» **BEREITGESTELLTER TEXT**:
######
Gesellschaft Politik Wirtschaft

Herumgeschubst

am
27. März 2015

Ganz neu ist das Thema „Nudging“ nun wirklich nicht mehr. Auch ich selbst habe mich dazu bereits mehrfach geäußert (HIER, HIER und HIER). Jetzt hat sich auch Dieter Schnaas von der Wirtschaftswoche (unter dem Titel „Gütiger Himmel!“[1]) Gedanken darüber gemacht, wie die Politik mithilfe der Verhaltensökonomie den freien Bürger zum psychopolitischen Objekt degradiert. Damit gesellt sich Schnaas zu der großen Gruppe von traditionellen Volkswirten, die sich gegen eine Politik des so genannten Anstupsens („Nudging“), also gegen einen solchen sanften Paternalismus wehren.
######
» **WAS ZU TUN IST**: Geben Sie aus dem bereitgestellten Text den Abschnitt wortgetreu wieder, der mit „Gesellschaft Politik Wirtschaft“ beginnt und mit „sanften Paternalismus wehren.“ endet.

» **BEREITGESTELLTES MATERIAL**:
######
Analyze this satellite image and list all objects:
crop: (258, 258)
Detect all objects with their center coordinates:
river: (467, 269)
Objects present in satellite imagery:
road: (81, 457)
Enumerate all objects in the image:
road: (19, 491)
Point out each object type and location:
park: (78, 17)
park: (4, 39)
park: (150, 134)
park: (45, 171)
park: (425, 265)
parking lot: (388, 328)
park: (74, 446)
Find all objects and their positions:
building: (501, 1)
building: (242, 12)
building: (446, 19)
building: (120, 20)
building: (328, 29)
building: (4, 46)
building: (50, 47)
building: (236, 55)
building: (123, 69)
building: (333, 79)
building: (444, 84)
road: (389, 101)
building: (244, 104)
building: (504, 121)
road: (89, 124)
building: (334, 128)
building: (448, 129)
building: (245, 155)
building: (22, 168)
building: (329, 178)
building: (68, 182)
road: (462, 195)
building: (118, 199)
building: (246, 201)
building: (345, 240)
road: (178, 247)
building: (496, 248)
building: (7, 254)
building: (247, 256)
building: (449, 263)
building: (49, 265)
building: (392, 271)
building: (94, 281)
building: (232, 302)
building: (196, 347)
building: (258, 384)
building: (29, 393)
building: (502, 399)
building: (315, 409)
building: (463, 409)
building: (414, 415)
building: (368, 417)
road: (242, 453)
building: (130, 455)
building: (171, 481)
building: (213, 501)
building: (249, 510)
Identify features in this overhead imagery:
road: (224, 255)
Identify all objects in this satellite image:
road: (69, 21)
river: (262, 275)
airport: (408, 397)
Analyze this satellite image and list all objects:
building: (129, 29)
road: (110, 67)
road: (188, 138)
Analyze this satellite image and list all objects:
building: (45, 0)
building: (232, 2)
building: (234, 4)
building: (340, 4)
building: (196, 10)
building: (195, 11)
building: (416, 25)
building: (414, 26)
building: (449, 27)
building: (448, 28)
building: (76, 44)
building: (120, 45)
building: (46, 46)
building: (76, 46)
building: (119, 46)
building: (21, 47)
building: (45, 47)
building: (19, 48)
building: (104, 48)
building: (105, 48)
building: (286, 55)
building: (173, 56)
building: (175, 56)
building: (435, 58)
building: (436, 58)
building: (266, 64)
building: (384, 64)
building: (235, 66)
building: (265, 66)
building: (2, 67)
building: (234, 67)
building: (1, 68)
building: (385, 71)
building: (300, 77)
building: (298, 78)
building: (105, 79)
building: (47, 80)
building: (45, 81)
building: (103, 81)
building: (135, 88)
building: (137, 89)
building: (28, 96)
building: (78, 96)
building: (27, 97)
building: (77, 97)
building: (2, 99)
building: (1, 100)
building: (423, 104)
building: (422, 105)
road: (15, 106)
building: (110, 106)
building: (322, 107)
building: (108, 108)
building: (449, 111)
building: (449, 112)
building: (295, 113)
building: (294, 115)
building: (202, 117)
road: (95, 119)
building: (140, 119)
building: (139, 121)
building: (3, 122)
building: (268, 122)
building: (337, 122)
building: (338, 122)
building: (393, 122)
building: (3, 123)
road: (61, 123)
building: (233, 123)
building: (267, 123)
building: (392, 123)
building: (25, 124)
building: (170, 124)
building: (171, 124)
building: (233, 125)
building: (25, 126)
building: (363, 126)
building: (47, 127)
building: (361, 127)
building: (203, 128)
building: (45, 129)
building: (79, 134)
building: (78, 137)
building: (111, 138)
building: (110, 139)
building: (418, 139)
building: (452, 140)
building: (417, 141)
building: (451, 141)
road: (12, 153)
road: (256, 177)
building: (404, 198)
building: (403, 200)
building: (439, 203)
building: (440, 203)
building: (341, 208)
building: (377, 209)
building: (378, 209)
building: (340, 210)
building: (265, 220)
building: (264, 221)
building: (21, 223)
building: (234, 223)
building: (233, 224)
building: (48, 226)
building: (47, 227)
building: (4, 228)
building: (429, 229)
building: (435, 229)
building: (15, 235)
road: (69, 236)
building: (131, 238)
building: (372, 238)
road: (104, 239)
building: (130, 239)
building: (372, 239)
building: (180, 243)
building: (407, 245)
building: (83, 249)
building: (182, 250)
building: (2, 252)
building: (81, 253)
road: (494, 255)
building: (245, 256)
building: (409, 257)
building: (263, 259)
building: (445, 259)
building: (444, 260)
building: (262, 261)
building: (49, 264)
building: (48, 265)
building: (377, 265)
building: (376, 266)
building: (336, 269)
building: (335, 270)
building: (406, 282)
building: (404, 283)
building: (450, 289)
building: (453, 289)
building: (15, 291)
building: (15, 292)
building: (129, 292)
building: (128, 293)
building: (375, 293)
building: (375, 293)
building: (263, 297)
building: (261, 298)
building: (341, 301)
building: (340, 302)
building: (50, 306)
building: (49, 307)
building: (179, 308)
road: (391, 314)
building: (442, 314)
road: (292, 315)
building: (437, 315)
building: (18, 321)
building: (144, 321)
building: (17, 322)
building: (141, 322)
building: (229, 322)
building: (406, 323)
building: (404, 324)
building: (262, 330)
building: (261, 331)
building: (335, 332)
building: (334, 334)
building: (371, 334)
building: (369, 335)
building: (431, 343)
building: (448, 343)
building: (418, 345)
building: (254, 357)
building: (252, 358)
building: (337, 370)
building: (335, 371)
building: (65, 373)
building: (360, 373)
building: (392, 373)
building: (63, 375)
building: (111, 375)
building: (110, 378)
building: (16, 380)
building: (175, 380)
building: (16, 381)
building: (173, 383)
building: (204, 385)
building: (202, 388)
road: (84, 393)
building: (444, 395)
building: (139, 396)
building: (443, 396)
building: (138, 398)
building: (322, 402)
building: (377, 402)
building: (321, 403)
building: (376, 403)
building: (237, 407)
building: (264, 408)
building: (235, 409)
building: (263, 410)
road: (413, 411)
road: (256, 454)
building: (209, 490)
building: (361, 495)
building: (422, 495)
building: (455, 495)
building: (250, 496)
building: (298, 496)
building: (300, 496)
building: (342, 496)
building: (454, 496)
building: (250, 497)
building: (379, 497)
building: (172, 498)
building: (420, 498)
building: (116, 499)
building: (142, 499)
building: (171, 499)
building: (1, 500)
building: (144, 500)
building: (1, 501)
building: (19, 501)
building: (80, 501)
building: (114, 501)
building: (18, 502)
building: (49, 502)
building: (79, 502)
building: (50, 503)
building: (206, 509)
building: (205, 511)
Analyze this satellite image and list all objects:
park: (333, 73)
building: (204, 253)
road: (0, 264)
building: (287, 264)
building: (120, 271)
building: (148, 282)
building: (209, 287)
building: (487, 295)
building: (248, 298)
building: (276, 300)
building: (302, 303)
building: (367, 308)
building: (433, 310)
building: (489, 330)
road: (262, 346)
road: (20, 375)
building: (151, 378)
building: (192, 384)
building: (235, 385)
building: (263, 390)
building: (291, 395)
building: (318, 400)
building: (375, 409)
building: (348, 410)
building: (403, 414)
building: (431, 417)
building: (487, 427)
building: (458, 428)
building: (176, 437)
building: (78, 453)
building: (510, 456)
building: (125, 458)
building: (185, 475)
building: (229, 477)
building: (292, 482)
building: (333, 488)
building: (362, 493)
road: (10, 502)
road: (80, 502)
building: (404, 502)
######
» **ENDERGEBNIS**:
Gesellschaft Politik Wirtschaft

Herumgeschubst

am
27. März 2015

Ganz neu ist das Thema „Nudging“ nun wirklich nicht mehr. Auch ich selbst habe mich dazu bereits mehrfach geäußert (HIER, HIER und HIER). Jetzt hat sich auch Dieter Schnaas von der Wirtschaftswoche (unter dem Titel „Gütiger Himmel!“[1]) Gedanken darüber gemacht, wie die Politik mithilfe der Verhaltensökonomie den freien Bürger zum psychopolitischen Objekt degradiert. Damit gesellt sich Schnaas zu der großen Gruppe von traditionellen Volkswirten, die sich gegen eine Politik des so genannten Anstupsens („Nudging“), also gegen einen solchen sanften Paternalismus wehren.